The fact you miss a heart murmur or a pulse that was irregular will likely lose you a single mark, it won't mean you automatically fail the entire station. It's unreasonable to expect every student (I don't think for one second my hearing is optimal) to hear and notice every examination finding during the stress of a rather busy, often loud and particularly stressful OSCE situation. In reality with an acutely unwell patient you would have plenty of time to check things, listen for things and examine the patient until you were satisfied. The same is true whether it's overnight on a surgical ward, in the emergency department or in a GP consult- you'd keep going until you'd obtained enough information to make some kind of decision.
Original post
by ErasistratusV
I found that sort of thing difficult also.

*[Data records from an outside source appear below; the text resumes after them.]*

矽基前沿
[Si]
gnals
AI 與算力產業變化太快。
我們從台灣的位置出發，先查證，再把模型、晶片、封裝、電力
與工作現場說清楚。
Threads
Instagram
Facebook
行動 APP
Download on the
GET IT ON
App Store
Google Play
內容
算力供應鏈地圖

I tried to include three key parts basically.

Firstly, does the patient actually want to change the thing we're discussing? Because if not, then you're wasting your time basically.
Secondly, if they do want to change something, what are the present barriers to them making that change so you have some idea on how to help them and what just won't work.
Thirdly, make suggestions on how to change things, bearing in mind any barriers identified by the above.
Finally, small stick basically. I.e. people who don't change X or Y can experience problem A, B or C. If this happened to you and your eyesight declined, would this affect your work, would you still be able to drive, how would you support your family, etc

I find this kind of encounter challenging, I think it is because I don't like the idea that I'm threatening people or might say something that would distress them but I have seen the big stick deployed by experienced doctors (usually consultants) who are pretty blunt with patients and don't sugar coat things.


I see! Attitude to change reminds me of the biopsychosocial model of health. This seems like such a good approach to take :hugs:

Counselling stations are definitely one I want to make resources for but I feel like I need more exposure to stations and an examiner's perspective.